We will go into more depth on the Ironkey in a future blog post.  For those that know I am a fan of the Ironkey for its security, but it too also has a password manager built into it.  Like LastPass it can detect what site you are visiting and auto populate the login and password info you need.  It also has a virtual keyboard that can pop up so you can enter passwords using your mouse, thus preventing any key logger malware from detecting your passwords.  The Ironkey solution will be talked about more soon, so stay tuned for that.

Now you know a little more about how to keep your logins secure, and keep your passwords safe.  While it may take a while to go through and adjust all your passwords and log the entries into your password database, doing it once and only once is a savings than having to worry about doing it everytime you one and only password for everything is compromised.

Check out our blog again soon for more tips on security online and password protection.

Tech Tip: Use different passwords for all your online portals

#TechTip: use a different password for each online portal. It will limit your exposure if 1 password is compromised
Today’s Tech Tip blog continues on our theme from yesterday.  Passwords are making it back in the news after last weeks announcement that close to 2 million passwords were stolen from major web portals.  Yesterday we talked about what you should include in your password.  Today we cover how many passwords you need.
The short answer:  Lots!
Yes, it is easy to have 1 password that you use on everything.  Makes it easy to log into sites you don’t normally access and keeps everything nice and clean.  However the more sites you have with the same password means you are opening yourself up to a greater level of exposure.  It is important, especially on popular sites like Gmail, Facebook and Twitter (basically all high profile social media sites) to maintain different passwords for each site.
If you are afraid of remembering all your passwords, you can alter each password by only a few digits and make sure to can figure out which password is for each site.  Even better is is a completely different, random password for each site.
How do I remember all my passwords if you need me to have dozens or hundreds of different passwords?
That is the topic for our next blog post on password management.  Stay tuned.

Tech Tip: Change your passwords to ensure security

#TechTip: Change your passwords often.
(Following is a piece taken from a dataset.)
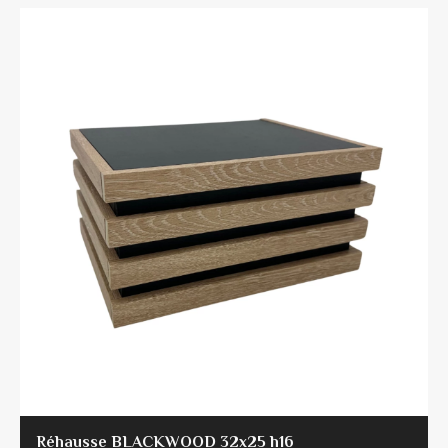
Réhausse BLACKWOOD 32x25 h16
Don’t use words found in a dictionary or easy number combinations.

Last week, news broke of a major password breach on a number of major social media websites.  Close to 2 million passwords were accessed from sites like Gmail, Facebook and Twitter.  The security breach means if your password was compromised, you may be susceptible to attack from other hackers.

It is strongly advised that you change your passwords.  Even if you don’t think you were affected, its always good to change your passwords now and then for security.  This week, we are going to bring a series of tips and blogs on why security for your password is important and offer tips on what to do.

First for this week, lets talk about the actual password you use.  Do not use names, dates, or any word that can be found in a dictionary.  Even words that are linked together can be cracked.  If its found in a dictionary, it can be cracked.  It is strongly suggested that passwords contain the following elements:

  • Upper Case letters
  • Lower Case letters
  • Numbers
  • Punctuation
  • 8 or more characters

If you include these in your password, and they are not based on any dictionary words, chances are its a secure password.  Having said that, almost any password can be hacked by a skilled hacker.  The point is not to make an uncrackable code, but to create a code that would require so much effort for a potential hacker to crack that it wouldn’t be worth their time or resources to try.

Even with good strong passwords that can’t be easily cracked, its still suggested you change your passwords often.  Your login credentials for the sites you visit are usually kept in a database somewhere.  Its those databases that hackers tend to be attracted to.  If they manage to get in and steal a file containing many passwords, then all the complexity in the world won’t help you.  Simply changing your password will avoid any issues.